> AUFGABENSTELLUNG
- A) Wer begleitete laut dem Bericht zur Kreuzvesper den Bariton an der Orgel?
- B) Stimmen diese Aussagen mit dem Bericht zur Kreuzvesper überein? Antworten Sie bei jeder mit Ja oder Nein und zitieren Sie die entscheidenden Worte.
(i) Die Vier ernsten Gesänge wurden mit dem Kreuzchor aufgeführt.
(ii) Sänger und Organist musizierten von der Orgelempore aus.
(iii) Die Orgelstimme überdeckte den Sänger gelegentlich.
- C) Schreiben Sie aus dem Bericht zur Kreuzvesper den Abschnitt ab, der mit den Worten einsetzt, in denen „Kreuzvesper am Vorabend“ steht, und mit „von der Orgelempore.“ schließt.

Kreuzvesper am Vorabend des Ewigkeitssonntags
Nach dem Deutschen Requiem vor Wochenfrist stand am gestrigen Sonnabend in der Kreuzkirche Dresden (musikalisch) noch einmal Johannes Brahms musikalisch im Mittelpunkt. Nun allerdings nicht mit dem Kreuzchor, sondern mit dem Bariton Andreas Scheibner, Konzertbesuchern seit vielen Jahren nicht zuletzt aus Liederabenden und Oratorien bekannt. Mit den Vier ernsten Gesängen Opus 121 von Johannes Brahms verbanden sich die Formen von Liederabend und Vesper passend und wohltuend. Wesentlichen Anteil daran hatte Kreuzorganist Holger Gehring. Nachdem er in der vergangenen Woche ein ganzes Orchester an der Jehmlich-Orgel ersetzt hatte, war er nun ein äußerst einfühlsamer Begleiter und zeigte, welch leise Töne und feingewobenen Stimmungshintergrund das große Instrument hervorbringen kann. Andreas Scheibner und er agierten dabei von der Orgelempore.
Nicht die Unermüdlichkeit der Schaffenskraft (wie noch dreißig Jahre zuvor beim Deutschen Requiem) ist es gewesen, die Johannes Brahms in die Feder geflossen war – die Vier ernsten Gesänge sind, gemeinsam mit den Elf Choralvorspielen Opus 122, die letzten Worte Brahms‘, Worte, die der Komponist angesichts der Erkrankung und des Todes Clara Schumanns und wohl ebenso mit Gedanken an das eigene Ende formulierte.
Erneut erwies sich die große Orgel als anpassungsfähig und wandelbar. Sie vermochte düstere Stimmungen zu betonen wie feine Sonnenfäden zu spinnen, wie im zweiten der Gesänge. Statt sinfonischer Dichte sorgte Holger Gehring diesmal für Feinheit wie in einer Klavierbegleitung, aber auch für eine weit oben (fast sphärisch) bzw. unten (als sicheres Fundament und Stütze) liegende, emphatische Stimme, die aber den Sänger nie überdeckte.

> AUSGELESENE ANGABEN
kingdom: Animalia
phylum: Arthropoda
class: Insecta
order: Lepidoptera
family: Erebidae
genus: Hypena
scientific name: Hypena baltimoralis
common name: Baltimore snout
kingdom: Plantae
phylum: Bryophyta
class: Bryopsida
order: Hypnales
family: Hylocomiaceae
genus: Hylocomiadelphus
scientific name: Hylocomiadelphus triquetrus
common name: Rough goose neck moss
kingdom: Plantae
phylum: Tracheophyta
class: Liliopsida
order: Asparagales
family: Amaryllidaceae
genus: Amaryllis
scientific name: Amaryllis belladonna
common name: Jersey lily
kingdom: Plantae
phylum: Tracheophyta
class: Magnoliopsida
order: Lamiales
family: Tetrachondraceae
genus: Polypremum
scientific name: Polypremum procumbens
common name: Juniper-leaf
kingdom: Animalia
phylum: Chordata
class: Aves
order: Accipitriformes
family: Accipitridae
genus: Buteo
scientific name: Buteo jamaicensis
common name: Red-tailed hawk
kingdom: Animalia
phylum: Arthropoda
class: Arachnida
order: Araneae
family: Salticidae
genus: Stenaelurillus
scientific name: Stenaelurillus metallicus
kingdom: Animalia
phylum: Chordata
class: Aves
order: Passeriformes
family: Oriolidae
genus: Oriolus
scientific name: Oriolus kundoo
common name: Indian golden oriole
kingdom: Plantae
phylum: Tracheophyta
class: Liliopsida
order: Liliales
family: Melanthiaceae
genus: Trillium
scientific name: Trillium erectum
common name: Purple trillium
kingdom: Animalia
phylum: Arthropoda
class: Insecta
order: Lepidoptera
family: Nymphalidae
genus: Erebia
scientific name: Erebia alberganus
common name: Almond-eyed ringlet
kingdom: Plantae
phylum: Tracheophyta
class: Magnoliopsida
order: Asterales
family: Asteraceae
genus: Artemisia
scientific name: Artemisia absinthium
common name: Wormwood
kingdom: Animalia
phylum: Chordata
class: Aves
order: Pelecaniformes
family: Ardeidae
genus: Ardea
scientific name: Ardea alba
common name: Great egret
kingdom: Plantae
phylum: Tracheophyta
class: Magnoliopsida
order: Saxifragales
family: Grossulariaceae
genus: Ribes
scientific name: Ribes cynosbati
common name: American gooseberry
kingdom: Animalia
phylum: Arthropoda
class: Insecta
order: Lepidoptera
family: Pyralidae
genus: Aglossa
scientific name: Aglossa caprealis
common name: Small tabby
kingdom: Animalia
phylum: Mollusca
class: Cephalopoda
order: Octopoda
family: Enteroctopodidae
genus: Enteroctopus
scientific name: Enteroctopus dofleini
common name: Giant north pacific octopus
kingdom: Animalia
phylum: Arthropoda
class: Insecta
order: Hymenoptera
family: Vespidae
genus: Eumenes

> LÖSUNGEN
- A) Kreuzorganist Holger Gehring

- B)
(i) Nein: „Nun allerdings nicht mit dem Kreuzchor, sondern mit dem Bariton Andreas Scheibner“
(ii) Ja: „Andreas Scheibner und er agierten dabei von der Orgelempore.“
(iii) Nein: „die aber den Sänger nie überdeckte“

- C)
Kreuzvesper am Vorabend des Ewigkeitssonntags
Nach dem Deutschen Requiem vor Wochenfrist stand am gestrigen Sonnabend in der Kreuzkirche Dresden (musikalisch) noch einmal Johannes Brahms musikalisch im Mittelpunkt. Nun allerdings nicht mit dem Kreuzchor, sondern mit dem Bariton Andreas Scheibner, Konzertbesuchern seit vielen Jahren nicht zuletzt aus Liederabenden und Oratorien bekannt. Mit den Vier ernsten Gesängen Opus 121 von Johannes Brahms verbanden sich die Formen von Liederabend und Vesper passend und wohltuend. Wesentlichen Anteil daran hatte Kreuzorganist Holger Gehring. Nachdem er in der vergangenen Woche ein ganzes Orchester an der Jehmlich-Orgel ersetzt hatte, war er nun ein äußerst einfühlsamer Begleiter und zeigte, welch leise Töne und feingewobenen Stimmungshintergrund das große Instrument hervorbringen kann. Andreas Scheibner und er agierten dabei von der Orgelempore.